**Required action**
Duplicate the part of the article on eating to lower high blood pressure starting with "By choosing healthy" and going on through "and dry beans.".

**Source extract**
*** Block opens ***
Categories: Dieting & Weight Loss

Healthy Eating Recipes and Habits to Lower High Blood Pressure

A person’s diet is an amazing thing. Many people underestimate the power that healthy food choices can make on a broad range of physical conditions including: being overweight, insomnia, acid reflux and high blood pressure. While some people might know that diet can lower high blood pressure, they lack the specific knowledge of what food choices and diet structures can help to lower their high blood pressure.

While there are many different plans and methods to eating healthy, one popular eating plan is the DASH plan which was developed by a coalition of federal health agencies. DASH stands for Dietary Approaches to Stop Hypertension. DASH is more of a lifestyle than it is a diet plan, and it is recommended by several agencies and physicians including The National Heart, Lung, and Blood Institute and The American Heart Association. The DASH plan is also the basis of new USDA meal plan “My Pyramid.”

Eating to Lower High Blood Pressure – DASH Plan Basics:

By choosing healthy eating habits, you can dramatically lower high blood pressure. In fact, the American Heart Association states that a plan like DASH can lower high blood pressure in as little as 14 days. Health food choices can also make your body more responsive to high blood pressure medications.

So, what are the basics of the DASH plan? The DASH plan recommends the following dietary choices:
7-8 daily servings of grain and grain products (whole grains are preferred).
4-5 daily servings of vegetables.
4-5 daily servings of fruit.
2-3 daily servings of low-fat or fat-free dairy.
2 or less daily servings of lean meat, poultry, and fish.
4-5 weekly servings of nuts, seeds, and dry beans.
2-3 daily servings of healthy fats or oils (olive oil, low-fat salad dressings etc)
5 weekly serving of sweets.

The DASH plan, also includes a guideline for a 2000 calorie diet for most adults. If your caloric needs are greater or less than 2000, the servings should be adjusted accordingly. Your diet should also include 1,500 milligrams or less of sodium (salt) per day.

Eating to Lower High Blood Pressure – Living with the DASH plan:

Many individuals can read the daily requirements and understand that they are appropriate and healthy food choices. Making them on a daily basis is another thing altogether. If you are making the shift to a eating plan to lower your high blood pressure, you should start with gradual changes. Here are some tips to slowly implement the DASH plan:

Buy less meat. Not only will this help you out financially, but if you buy less meat, you will be forced to find other ways to build a meal. Meat should be an addition to a meal, not the focus.

Add a serving of vegetables to each meal. Introduce a few baby carrots, cherry tomatoes, or other bite-sized vegetable to your lunch. Integrate a vegetable into your breakfast (omelets made with egg whites or egg substitutes with vegetables for example). You will feel fuller and the vegetables will help lower your high blood pressure.
*** Block closes ***
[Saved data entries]
*** Block opens ***
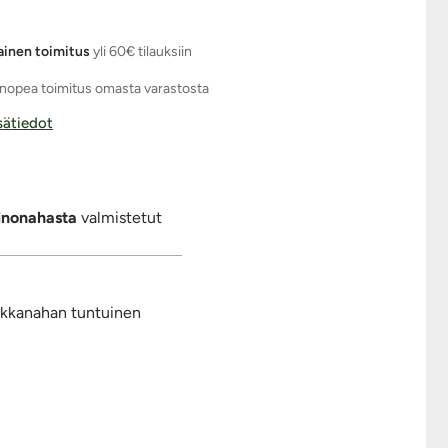
ainen toimitus
yli 60€ tilauksiin
nopea toimitus omasta varastosta
isätiedot
inonahasta
valmistetut
mokkanahan tuntuinen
*** Block closes ***
**Response**
By choosing healthy eating habits, you can dramatically lower high blood pressure. In fact, the American Heart Association states that a plan like DASH can lower high blood pressure in as little as 14 days. Health food choices can also make your body more responsive to high blood pressure medications.

So, what are the basics of the DASH plan? The DASH plan recommends the following dietary choices:
7-8 daily servings of grain and grain products (whole grains are preferred).
4-5 daily servings of vegetables.
4-5 daily servings of fruit.
2-3 daily servings of low-fat or fat-free dairy.
2 or less daily servings of lean meat, poultry, and fish.
4-5 weekly servings of nuts, seeds, and dry beans.